🤖 AI Summary
This study addresses the challenge of quantifying inter-layer nesting in dry textile-reinforced preforms during compression and elucidating its influence on composite stiffness, permeability, and damage tolerance. To overcome limitations in resolving microstructural details from low-resolution industrial in-situ X-ray computed tomography (CT) data, we propose a multiscale nesting quantification framework: (i) a customized 3D U-Net enables robust semantic segmentation (mean IoU = 0.822, F1-score = 0.902); (ii) two-point correlation functions (S₂) provide probabilistic structural characterization; and (iii) fiber volume fraction is inverted from S₂-derived statistics. Validated against high-resolution microscopy, the framework yields layer thickness and nesting degree with high fidelity. This work presents the first non-destructive, quantitative microstructural characterization of textile preforms from low-quality CT data, delivering high-fidelity geometric parameters essential for multiphysics modeling of composites.
📝 Abstract
A detailed understanding of material structure across multiple scales is essential for predictive modeling of textile-reinforced composites.

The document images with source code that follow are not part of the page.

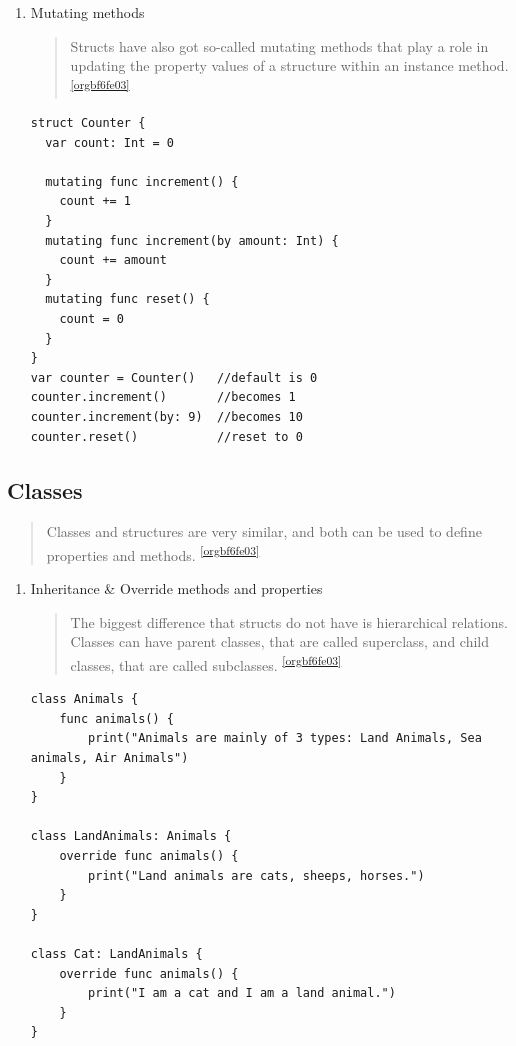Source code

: \documentclass[a4paper,12pt]{article}
\begin{document}
\begin{enumerate}
\item Mutating methods
\label{sec:orgefed3e7}
\begin{verse}
Structs have also got so-called mutating methods that play a role in updating the property values of a structure within an instance method. \textsuperscript{\ref{orgbf6fe03}}\\
\end{verse}
\lstset{breaklines=true,language=swift,label= ,caption= ,captionpos=b,firstnumber=1,numbers=left}
\begin{lstlisting}
struct Counter {
  var count: Int = 0

  mutating func increment() {
    count += 1
  }
  mutating func increment(by amount: Int) {
    count += amount
  }
  mutating func reset() {
    count = 0
  }
}
var counter = Counter()   //default is 0
counter.increment()       //becomes 1
counter.increment(by: 9)  //becomes 10
counter.reset()           //reset to 0
\end{lstlisting}
\end{enumerate}

\subsection{Classes}
\label{sec:orgfff6d50}
\begin{verse}
Classes and structures are very similar, and both can be used to define properties and methods. \textsuperscript{\ref{orgbf6fe03}}\\
\end{verse}
\begin{enumerate}
\item Inheritance \& Override methods and properties
\label{sec:orgb60a314}
\begin{verse}
The biggest difference that structs do not have is hierarchical relations. Classes can have parent classes, that are called superclass, and child classes, that are called subclasses. \textsuperscript{\ref{orgbf6fe03}}\\
\end{verse}
\lstset{breaklines=true,language=swift,label= ,caption= ,captionpos=b,firstnumber=1,numbers=left}
\begin{lstlisting}
class Animals {
    func animals() {
        print("Animals are mainly of 3 types: Land Animals, Sea animals, Air Animals")
    }
}

class LandAnimals: Animals {
    override func animals() {
        print("Land animals are cats, sheeps, horses.")
    }
}

class Cat: LandAnimals {
    override func animals() {
        print("I am a cat and I am a land animal.")
    }
}
\end{lstlisting}
\end{enumerate}
\end{document}
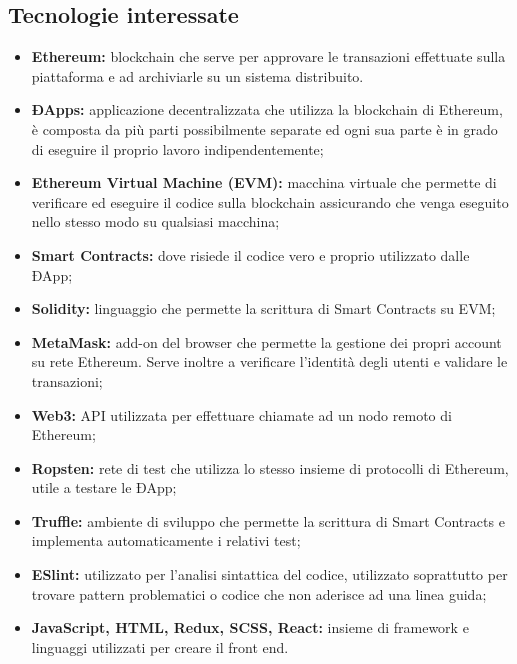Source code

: \documentclass{article}
\begin{document}
	\subsection{Tecnologie interessate}
	\begin{itemize}
		\item \textbf{Ethereum:} blockchain che serve per approvare le transazioni effettuate sulla piattaforma e ad archiviarle su un sistema distribuito. 
		
		\item \textbf{ÐApps:} applicazione decentralizzata che utilizza la blockchain di Ethereum, è composta da più parti possibilmente separate ed ogni sua parte è in grado di eseguire il proprio lavoro indipendentemente; 
		
		\item \textbf{Ethereum Virtual Machine (EVM):} macchina virtuale che permette di verificare ed eseguire il codice sulla blockchain assicurando che venga eseguito nello stesso modo su qualsiasi macchina;
		
		\item \textbf{Smart Contracts:} dove risiede il codice vero e proprio utilizzato dalle ÐApp;
	
		\item \textbf{Solidity:} linguaggio che permette la scrittura di Smart Contracts su EVM;
	
		\item \textbf{MetaMask:} add-on del browser che permette la gestione dei propri account su rete Ethereum. Serve inoltre a verificare l'identità degli utenti e validare le transazioni;
	
		\item \textbf{Web3:} API utilizzata per effettuare chiamate ad un nodo remoto di Ethereum;
	
		\item\textbf{Ropsten:} rete di test che utilizza lo stesso insieme di protocolli di Ethereum, utile a testare le ÐApp;
	
		\item\textbf{Truffle:} ambiente di sviluppo che permette la scrittura di Smart Contracts e implementa automaticamente i relativi test;
		
		\item\textbf{ESlint:} utilizzato per l'analisi sintattica del codice, utilizzato soprattutto per trovare pattern problematici o codice che non aderisce ad una linea guida;
		
		\item \textbf{JavaScript, HTML, Redux, SCSS, React:} insieme di framework e linguaggi utilizzati per creare il front end.
	
 	\end{itemize}
	
\end{document}
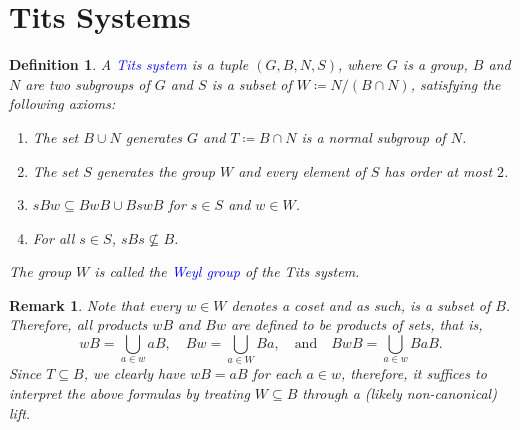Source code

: \documentclass{article}
\theoremstyle{thmstyle}
\theoremstyle{defstyle}
\newtheorem{definition}[theorem]{Definition}
\newtheorem{remark}[theorem]{Remark}
\newcommand{\define}[1]{\textcolor{blue}{\textit{#1}}}
\begin{document}
\section{Tits Systems}

\begin{definition}
    A \define{Tits system} is a tuple $(G, B, N, S)$, where $G$ is a group, $B$ and $N$ are two subgroups of $G$ and $S$ is a subset of $W\coloneq N/(B\cap N)$, satisfying the following axioms: 
    \begin{enumerate}[label=(Tits \arabic*)]
        \item The set $B\cup N$ generates $G$ and $T\coloneq B\cap N$ is a normal subgroup of $N$. \label{tits1}
        \item The set $S$ generates the group $W$ and every element of $S$ has order at most $2$. \label{tits2}
        \item $sBw\subseteq BwB\cup BswB$ for $s\in S$ and $w\in W$. \label{tits3}
        \item For all $s\in S$, $sBs\not\subseteq B$. \label{tits4}
    \end{enumerate}
    The group $W$ is called the \define{Weyl group} of the Tits system.
\end{definition}

\begin{remark}
    Note that every $w\in W$ denotes a coset and as such, is a subset of $B$. Therefore, all products $wB$ and $Bw$ are defined to be products of sets, that is, 
    \begin{equation*}
        wB = \bigcup_{a\in w} aB,\quad Bw = \bigcup_{a\in W} Ba,\quad\text{and}\quad BwB = \bigcup_{a\in w} BaB.
    \end{equation*}
    Since $T\subseteq B$, we clearly have $wB = aB$ for each $a\in w$, therefore, it suffices to interpret the above formulas by treating $W\subseteq B$ through a (likely non-canonical) lift.
\end{remark}
\end{document}
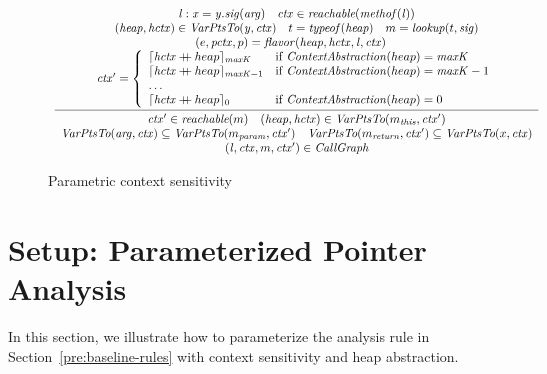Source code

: 

\begin{figure}[t]
	\[
	  \begin{array}{c}
		\infer[]
		{
		\begin{array}{c}
		  \ctx' \in \Reachable ({m}) \quad
		  ({\heap}, {\hctx}) \in  \VarPointsTo ({m_{\this}}, {\ctx'}) \\
		  \VarPointsTo({\it arg}, \ctx) \subseteq \VarPointsTo(m_{\it param}, \ctx')
		  \quad
		  \VarPointsTo(m_{\it return}, \ctx') \subseteq \VarPointsTo(x, \ctx)\\
		  (\invo, \ctx, m, \ctx') \in \CallGraph
		\end{array}
		}{
		\begin{array}{c}
		  {\it \invo : x = y.\sig({\it arg})} \quad
		  \ctx \in    \Reachable ({\methof(\invo)}) \\
		  ({\heap}, {\hctx})\in  \VarPointsTo ({\it y},\ctx) \quad
		  t = {\typeof}(\heap)  \quad m = {\lookup}(t, \sig) \\
  (e, {\pctx}, p) = \parent(\heap,\hctx, \invo, \ctx) \quad\\
  \ctx' = \left\{
	\begin{array}{l@{\quad}l}
	\truncateCtx{\appendCtx{{ \hctx}}{heap}}{\CallDepth}
	& \mbox{if}~\ctxAbstraction(heap) = \CallDepth \\
	\truncateCtx{\appendCtx{{ \hctx}}{heap}}{\CallDepth-1}     & \mbox{if}~\ctxAbstraction(heap) = \CallDepth-1\\
	\dots\\
	\truncateCtx{\appendCtx{{ \hctx}}{heap}}{0}
	& \mbox{if}~\ctxAbstraction(heap) = 0 \\
	\end{array}
	\right.
		\end{array}
															}
	  \end{array}
	\]
	\caption{Parametric context sensitivity}
  \label{fig:param-obj}
  \end{figure}


\section{Setup: Parameterized Pointer Analysis}

In this section, we illustrate how to parameterize the analysis rule in Section~\ref{pre:baseline-rules} with context sensitivity and heap abstraction.




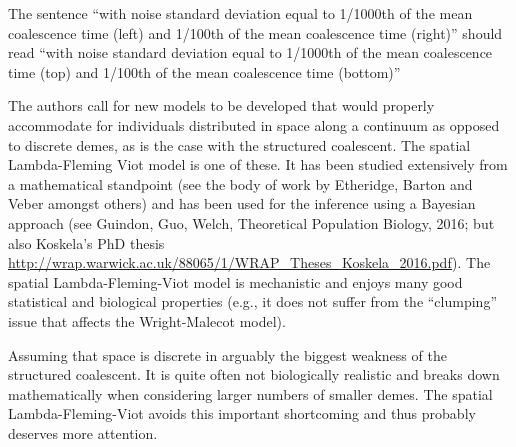 


\begin{point}{}
    The sentence ``with noise standard deviation equal to 1/1000th of the mean
    coalescence time (left) and 1/100th of the mean coalescence time (right)''
    should read ``with noise standard deviation equal to 1/1000th of the mean
    coalescence time (top) and 1/100th of the mean coalescence time (bottom)''
\end{point}




\begin{point}{}
    The authors call for new models to be developed that would properly accommodate
    for individuals distributed in space along a continuum as opposed to
    discrete demes, as is the case with the structured coalescent. The spatial
    Lambda-Fleming Viot model is one of these. It has been studied extensively
    from a mathematical standpoint (see the body of work by Etheridge, Barton
    and Veber amongst others) and has been used for the inference using a
    Bayesian approach (see Guindon, Guo, Welch, Theoretical Population Biology,
    2016; but also Koskela's PhD thesis
    \url{http://wrap.warwick.ac.uk/88065/1/WRAP_Theses_Koskela_2016.pdf}).  The
    spatial Lambda-Fleming-Viot model is mechanistic and enjoys many good
    statistical and biological properties (e.g., it does not suffer from the
    ``clumping'' issue that affects the Wright-Malecot model).
\end{point}


\begin{point}{}
    Assuming that space is discrete in arguably the biggest weakness of the structured
    coalescent. It is quite often not biologically realistic and breaks down
    mathematically when considering larger numbers of smaller demes. The
    spatial Lambda-Fleming-Viot avoids this important shortcoming and thus
    probably deserves more attention.
\end{point}


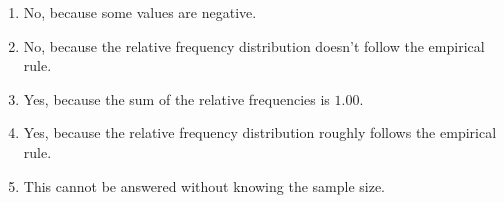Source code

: \documentclass{article}
\begin{document}
\begin{enumerate}
\begin{enumerate}
  \item No, because some values are negative.
  \item No, because the relative frequency distribution doesn’t follow the empirical rule.
  \item Yes, because the sum of the relative frequencies is $1.00$.
  \item Yes, because the relative frequency distribution roughly follows the empirical rule.
  \item This cannot be answered without knowing the sample size.
\end{enumerate}

\end{enumerate}
\end{document}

Nesting -- characterized by the interlocking of adjacent fabric layers through local interpenetration and misalignment of yarns -- plays a critical role in defining mechanical properties such as stiffness, permeability, and damage tolerance. This study presents a framework to quantify nesting behavior in dry textile reinforcements under compaction using low-resolution computed tomography (CT). In-situ compaction experiments were conducted on various stacking configurations, with CT scans acquired at 20.22 $μ$m per voxel resolution. A tailored 3D{-}UNet enabled semantic segmentation of matrix, weft, and fill phases across compaction stages corresponding to fiber volume contents of 50--60 %. The model achieved a minimum mean Intersection-over-Union of 0.822 and an $F1$ score of 0.902. Spatial structure was subsequently analyzed using the two-point correlation function $S_2$, allowing for probabilistic extraction of average layer thickness and nesting degree. The results show strong agreement with micrograph-based validation. This methodology provides a robust approach for extracting key geometrical features from industrially relevant CT data and establishes a foundation for reverse modeling and descriptor-based structural analysis of composite preforms.